This is Julia Holter’s moment. The latest star to emerge from L.A.’s thriving experimental pop scene, following friends like Nite Jewel and Ariel Pink, she's in New York to celebrate the release of her second full-length record, Ekstasis, out this week on Brooklyn label RVNG Intl. It’s been crowned Pitchfork’s Best New Music in advance, and she debuts its songs with a live band at Le Poisson Rouge in Manhattan tonight. It's likely to be packed.

Ekstasis, which she wrote, performed, and recorded herself, suggests Holter’s preoccupations are a bit loftier than those of her pals. (Her first record, Tragedy, was an extended meditation on the ancient Greek tragedy Hippolytus, for starters.) But her music is growing warmer by the minute. We talked to the classically trained musician turned bedroom recorder at Brooklyn’s Issue Project Room over the weekend--an oddly fitting experimental chamber piece practicing in the background--to talk about the limits of DIY recording, the themes and images saturating her work, how she’ll manage to perform her increasingly elaborate music, and the indefinable moment where something turns into pop.

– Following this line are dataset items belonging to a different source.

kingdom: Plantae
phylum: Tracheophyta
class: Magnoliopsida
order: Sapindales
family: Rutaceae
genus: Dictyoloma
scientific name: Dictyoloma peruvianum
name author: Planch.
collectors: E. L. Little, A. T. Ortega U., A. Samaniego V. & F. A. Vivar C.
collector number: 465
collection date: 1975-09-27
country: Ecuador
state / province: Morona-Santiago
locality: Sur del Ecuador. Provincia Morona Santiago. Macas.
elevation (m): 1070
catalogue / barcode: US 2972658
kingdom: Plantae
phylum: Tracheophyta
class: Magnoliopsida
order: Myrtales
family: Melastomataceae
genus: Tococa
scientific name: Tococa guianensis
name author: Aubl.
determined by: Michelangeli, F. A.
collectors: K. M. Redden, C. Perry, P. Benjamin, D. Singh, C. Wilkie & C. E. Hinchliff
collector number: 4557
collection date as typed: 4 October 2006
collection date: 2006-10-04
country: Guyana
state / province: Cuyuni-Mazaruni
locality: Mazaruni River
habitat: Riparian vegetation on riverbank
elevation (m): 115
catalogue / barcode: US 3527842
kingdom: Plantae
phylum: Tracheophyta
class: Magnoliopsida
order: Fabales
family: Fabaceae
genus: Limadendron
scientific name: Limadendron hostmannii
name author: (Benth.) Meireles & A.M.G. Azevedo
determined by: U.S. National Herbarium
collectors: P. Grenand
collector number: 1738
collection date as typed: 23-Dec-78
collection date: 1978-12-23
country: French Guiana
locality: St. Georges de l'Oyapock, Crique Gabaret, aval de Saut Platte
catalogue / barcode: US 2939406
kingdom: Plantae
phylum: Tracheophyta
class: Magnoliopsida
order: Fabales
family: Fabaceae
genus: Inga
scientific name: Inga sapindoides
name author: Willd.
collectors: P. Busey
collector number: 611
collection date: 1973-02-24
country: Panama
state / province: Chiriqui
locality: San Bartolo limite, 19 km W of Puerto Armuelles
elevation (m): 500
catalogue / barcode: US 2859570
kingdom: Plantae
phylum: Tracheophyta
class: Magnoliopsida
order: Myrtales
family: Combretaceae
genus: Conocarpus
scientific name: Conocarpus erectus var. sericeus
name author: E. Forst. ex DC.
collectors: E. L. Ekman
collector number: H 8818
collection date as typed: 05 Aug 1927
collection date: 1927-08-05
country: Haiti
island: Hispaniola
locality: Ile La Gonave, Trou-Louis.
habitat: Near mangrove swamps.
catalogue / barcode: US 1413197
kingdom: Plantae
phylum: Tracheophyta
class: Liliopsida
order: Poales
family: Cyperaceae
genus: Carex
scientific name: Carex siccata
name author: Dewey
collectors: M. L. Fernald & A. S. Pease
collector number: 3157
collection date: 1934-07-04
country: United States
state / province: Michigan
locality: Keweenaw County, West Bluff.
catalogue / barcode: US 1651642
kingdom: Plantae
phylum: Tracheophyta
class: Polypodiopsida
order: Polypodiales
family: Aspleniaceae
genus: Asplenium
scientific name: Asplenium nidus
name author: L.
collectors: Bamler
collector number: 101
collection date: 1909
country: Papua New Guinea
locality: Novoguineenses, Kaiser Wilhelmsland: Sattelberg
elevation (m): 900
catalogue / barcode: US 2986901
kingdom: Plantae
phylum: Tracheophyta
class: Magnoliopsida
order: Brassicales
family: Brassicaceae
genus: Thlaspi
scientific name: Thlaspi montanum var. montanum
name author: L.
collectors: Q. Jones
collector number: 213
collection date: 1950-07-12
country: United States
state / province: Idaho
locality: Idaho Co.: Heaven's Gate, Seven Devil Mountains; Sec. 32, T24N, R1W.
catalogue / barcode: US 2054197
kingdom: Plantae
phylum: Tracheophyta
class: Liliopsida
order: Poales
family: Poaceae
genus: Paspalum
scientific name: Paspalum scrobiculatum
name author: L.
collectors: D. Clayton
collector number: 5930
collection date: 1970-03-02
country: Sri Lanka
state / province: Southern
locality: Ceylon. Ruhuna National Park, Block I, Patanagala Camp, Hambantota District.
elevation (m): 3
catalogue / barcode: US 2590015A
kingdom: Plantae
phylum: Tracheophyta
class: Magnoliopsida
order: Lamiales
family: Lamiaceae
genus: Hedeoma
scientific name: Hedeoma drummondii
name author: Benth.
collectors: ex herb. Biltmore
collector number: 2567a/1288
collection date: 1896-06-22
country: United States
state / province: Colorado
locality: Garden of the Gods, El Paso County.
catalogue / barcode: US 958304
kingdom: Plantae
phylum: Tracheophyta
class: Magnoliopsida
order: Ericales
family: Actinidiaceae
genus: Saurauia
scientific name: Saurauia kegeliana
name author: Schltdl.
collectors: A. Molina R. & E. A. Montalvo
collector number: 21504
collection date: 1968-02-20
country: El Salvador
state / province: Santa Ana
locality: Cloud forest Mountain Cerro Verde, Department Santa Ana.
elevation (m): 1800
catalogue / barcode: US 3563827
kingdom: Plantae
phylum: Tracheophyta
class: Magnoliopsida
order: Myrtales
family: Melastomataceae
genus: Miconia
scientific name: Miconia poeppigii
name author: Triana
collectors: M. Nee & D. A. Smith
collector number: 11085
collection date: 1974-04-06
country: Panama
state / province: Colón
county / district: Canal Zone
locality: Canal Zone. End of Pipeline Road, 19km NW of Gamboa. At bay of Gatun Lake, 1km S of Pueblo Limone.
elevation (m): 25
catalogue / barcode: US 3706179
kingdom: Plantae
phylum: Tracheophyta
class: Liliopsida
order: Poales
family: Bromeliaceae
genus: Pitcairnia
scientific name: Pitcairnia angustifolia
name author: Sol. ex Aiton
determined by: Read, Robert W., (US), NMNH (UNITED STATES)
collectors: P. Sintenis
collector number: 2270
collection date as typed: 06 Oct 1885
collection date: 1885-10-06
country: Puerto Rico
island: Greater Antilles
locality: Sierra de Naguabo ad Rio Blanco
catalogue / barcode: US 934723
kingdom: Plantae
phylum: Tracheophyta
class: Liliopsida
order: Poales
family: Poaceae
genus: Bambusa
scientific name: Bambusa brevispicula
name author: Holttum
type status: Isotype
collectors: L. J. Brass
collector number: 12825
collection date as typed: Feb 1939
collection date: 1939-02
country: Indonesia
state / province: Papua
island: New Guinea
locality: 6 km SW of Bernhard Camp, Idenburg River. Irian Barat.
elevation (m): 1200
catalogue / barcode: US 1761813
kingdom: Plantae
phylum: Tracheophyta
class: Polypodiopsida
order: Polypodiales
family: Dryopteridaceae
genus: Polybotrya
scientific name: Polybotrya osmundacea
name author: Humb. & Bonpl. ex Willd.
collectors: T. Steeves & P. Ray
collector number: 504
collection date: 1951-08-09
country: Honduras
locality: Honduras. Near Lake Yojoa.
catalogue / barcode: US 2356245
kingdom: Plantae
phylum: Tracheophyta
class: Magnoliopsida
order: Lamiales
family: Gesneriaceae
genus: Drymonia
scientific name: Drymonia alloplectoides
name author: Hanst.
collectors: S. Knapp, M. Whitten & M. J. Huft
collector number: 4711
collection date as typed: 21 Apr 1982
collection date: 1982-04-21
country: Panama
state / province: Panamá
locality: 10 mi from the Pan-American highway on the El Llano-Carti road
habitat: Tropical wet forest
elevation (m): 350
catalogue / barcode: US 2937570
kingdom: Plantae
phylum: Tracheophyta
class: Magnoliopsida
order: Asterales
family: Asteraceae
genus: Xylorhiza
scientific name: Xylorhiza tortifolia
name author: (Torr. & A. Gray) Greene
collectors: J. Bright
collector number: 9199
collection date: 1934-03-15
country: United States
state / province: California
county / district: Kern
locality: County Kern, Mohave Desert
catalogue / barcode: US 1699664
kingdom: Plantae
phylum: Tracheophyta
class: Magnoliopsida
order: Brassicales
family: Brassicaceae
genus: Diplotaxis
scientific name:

The L: Can you describe your home-recording set-up?

Julia Holter: It’s funny, no one’s asked me that. I have one of those, God what is it called, an M-Audio Fast Track Pro-Interface? I had a version of Logic someone gave me. I didn’t ever use MIDI really. I have an interface that goes into the computer, and then I just record into it with a keyboard. For drums in my later songs, I used the computer keyboard to type in drum sounds. I have a microKorg that I play for synth sounds and then I have a Casio that I’ve had since I was 15. It’s really funny.

Does it have breaking glass noises?

Yeah! It has all these different noises. I actually really like the drum sounds on it. It has this fake reverb effect that’s so cheesy. It’s huge. Most people would have sold it off or gotten rid of it. I ignored it for a long time, and came back to it because the drum sounds were so cool. I didn’t have to buy a drum machine. When I record, I don’t use programmed beats. You can probably kind of tell.

How many instruments can you play?

I just play keyboards; harmonium and the keyboard instruments. I don’t play cello.

But you do play cello on the record, right?

I play it for recordings. I don’t really know how to play it, but I can drone on it, play some basic figures. That’s why it’s sometimes out of tune, because it’s me playing. I actually liked how it sounded, the stuff I used at least. And the harmonium has a nice reedy sound to it. It kind of balances the electronic.

Do you find yourself bumping up against the limits of your own set-up and recording knowledge?

Oh yeah, all the time. My friend Cole M.G.N. mixed Ekstasis, but with Tragedy I mixed it all myself. On the last song, “Finale,” I had all four parts of my voice. I had bass, shifting it down so it sounds like a man, I sang over it as a soloist voice, and then in addition to that my friends did some singing. It was so hard to mix that song. I tend to have so many tracks. Too many, like 150 tracks! The vinyl version sounds spread out and nice, but I have problems with the digital version to this day.

For a new song like “Marienbad” that is so heavily layered, how many vocal tracks did you use?

I don’t know. Probably 30? (laughs) It’s bad. It’s not good, or a professional way to do it. You should only have like 5.

If you are layering it to that extent, how morphed is the final product from where you started the song?

I wanted it to be like a wild jungle. No, wait, that’s not true.